# What to do:
Write the next part of the guide to checking out and building the source code, starting right after its last sentence.

# Reading text:
╭──
Anonymous SVN
Preparation
Anyone can download the source code via anonymous SVN. Using anonymous svn you will not be able to directly add your changes to our svn repository. If you have changes you want to be included, follow the guidelines below in the section Sending feedback and patches.
To get the files, do the following: Open a terminal and use the following command to fetch the files:
svn co https://gtsvn.uit.no/langtech/trunk main
The files will then be copied to your machine (you will see a row of filenames, preceeded by the letter A).
After you have checked out, please run the following script, and follow the on-screen instructions:
main/gt/script/gtsetup.sh
With the above commands, you have now on your local computer a copy of the source code and the environment is set up properly.
Building, compiling and running
When everything is checked out and residing on your computer, you probably want to compile and run our linguistic analysers. For this you need to install the required tools. They are:
- For morphological analysis there are two alternatives:
- Xerox morphological transducer tools, for morphological analysis. This is proprietary software, but can be downloaded from the fsmbook site. It is also included if you buy the book (Finite State Morphology by Kenneth R. Beesley and Lauri Karttunen), although the online software is more up-to-date. Nevertheless, if you are serious about doing lexc, xfst or twolc work, you really should get that book.
- There is an open source alternative for compiling our morphological analysers, though, the Helsinki Finite State Transducer, which can be downloaded from the Hfst SourceForge page. Our code compiles both on the Xerox and Hfst compilers, though the makefile for HFST compilation is still somewhat underdeveloped. Cf. our internal HFST3 documentation.
- For disambiguation and syntactic analysis we use vislcg3. This is open source, The homepage of vislcg3 contains documentation and link to Subversion acces for binary download. We have written instructions on how to compile and and use vislcg3.
Other tools (perl scripts, shell scripts, etc.) are included in the SVN check-out, and will be available after you have run the gtsetup.sh script (see above). See our technical documentation and the subsection in the corresponding menu for further details.
Reading the documentation off-line
The full documentation is available online on divvun.no, but if you want to read the documentation off-line, you are best off installing and running Forrest. You will find it at our server.
╰──
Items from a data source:
╭──
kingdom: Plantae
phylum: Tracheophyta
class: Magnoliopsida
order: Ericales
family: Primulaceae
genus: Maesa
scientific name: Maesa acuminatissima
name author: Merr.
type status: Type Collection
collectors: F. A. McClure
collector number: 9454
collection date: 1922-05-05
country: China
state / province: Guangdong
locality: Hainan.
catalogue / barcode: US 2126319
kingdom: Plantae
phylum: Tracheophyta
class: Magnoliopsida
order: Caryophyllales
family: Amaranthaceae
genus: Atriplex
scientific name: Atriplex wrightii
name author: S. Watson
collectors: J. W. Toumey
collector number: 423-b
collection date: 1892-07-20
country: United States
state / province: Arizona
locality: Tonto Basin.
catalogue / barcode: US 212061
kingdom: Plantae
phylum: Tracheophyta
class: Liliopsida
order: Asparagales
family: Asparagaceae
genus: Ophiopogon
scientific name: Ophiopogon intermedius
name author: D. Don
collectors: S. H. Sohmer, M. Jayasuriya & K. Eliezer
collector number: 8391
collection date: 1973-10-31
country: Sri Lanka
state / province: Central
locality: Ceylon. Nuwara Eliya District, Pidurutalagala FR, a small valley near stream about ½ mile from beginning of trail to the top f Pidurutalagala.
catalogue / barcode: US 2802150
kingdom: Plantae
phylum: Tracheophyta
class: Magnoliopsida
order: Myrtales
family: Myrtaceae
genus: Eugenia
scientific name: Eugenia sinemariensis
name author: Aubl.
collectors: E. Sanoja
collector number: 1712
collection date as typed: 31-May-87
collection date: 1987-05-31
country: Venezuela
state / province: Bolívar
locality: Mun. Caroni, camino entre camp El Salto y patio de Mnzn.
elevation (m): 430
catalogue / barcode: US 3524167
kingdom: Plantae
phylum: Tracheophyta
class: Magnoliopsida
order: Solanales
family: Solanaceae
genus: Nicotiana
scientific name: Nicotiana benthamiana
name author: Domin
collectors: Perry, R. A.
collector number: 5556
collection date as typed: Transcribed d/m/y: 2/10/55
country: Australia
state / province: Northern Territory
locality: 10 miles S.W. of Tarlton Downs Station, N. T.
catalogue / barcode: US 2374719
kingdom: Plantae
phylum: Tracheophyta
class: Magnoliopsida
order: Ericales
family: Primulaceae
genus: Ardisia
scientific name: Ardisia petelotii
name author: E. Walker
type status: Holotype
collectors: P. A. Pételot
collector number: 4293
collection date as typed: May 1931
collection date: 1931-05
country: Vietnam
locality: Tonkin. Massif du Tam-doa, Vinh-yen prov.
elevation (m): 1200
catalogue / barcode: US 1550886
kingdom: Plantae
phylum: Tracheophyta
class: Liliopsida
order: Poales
╰──
# Answer box:
We have made a document on how to install and use forrest, follow the instructions there to use forrest on your private machine
Sending feedback and patches
If you have improvements to our code, be it linguistic corrections, C-code bug fixes, documentation enhancements or whatever, we would welcome your contribution. Please make an svn diff, gzip it, and send it to us.
Interactive feedback and discussions
The whole team (and most of our active partners) is (are) available on AIM, and we frequently keep discussions through our favourite AIM client(s). Our AIM addresses can be found on our contact page.
We also use SubEthaEdit (SEE) a lot to do collaborative development, but SEE is Mac only, and commercial (version 2.2 is available for free for non-commercial purposes). A cross-platform alternative is Gobby (please see the installation notes, especially Mac users - the Mac version only installs through DarwinPorts). Try it, or SEE - realtime collaborative development is both very fun and productive, and creates a whole new feeling of working together, even when sitting in different countries! Much of what we have done would have taken 10 x the time, or not been possible at all without SEE.
A third alternative is to use one of the many code-sharing sites. Some of them also allow collaborative editing - not as quick and reliable as SEE, but still quite useful.
If you have questions or problems, either e-mail us, or start a chat. Further investigation can be done collaboratively and interactively using SEE or Gobby. If you are using a Mac with a recent OS version (10.4. or newer), you can even invite us to (group) voice or video chats using iChat. Non-group voice and video chats should also work with earlier versions of MacOS, as well as with a recent version of the AIM client for Windows (we haven't tried voice or video chats with Windows users).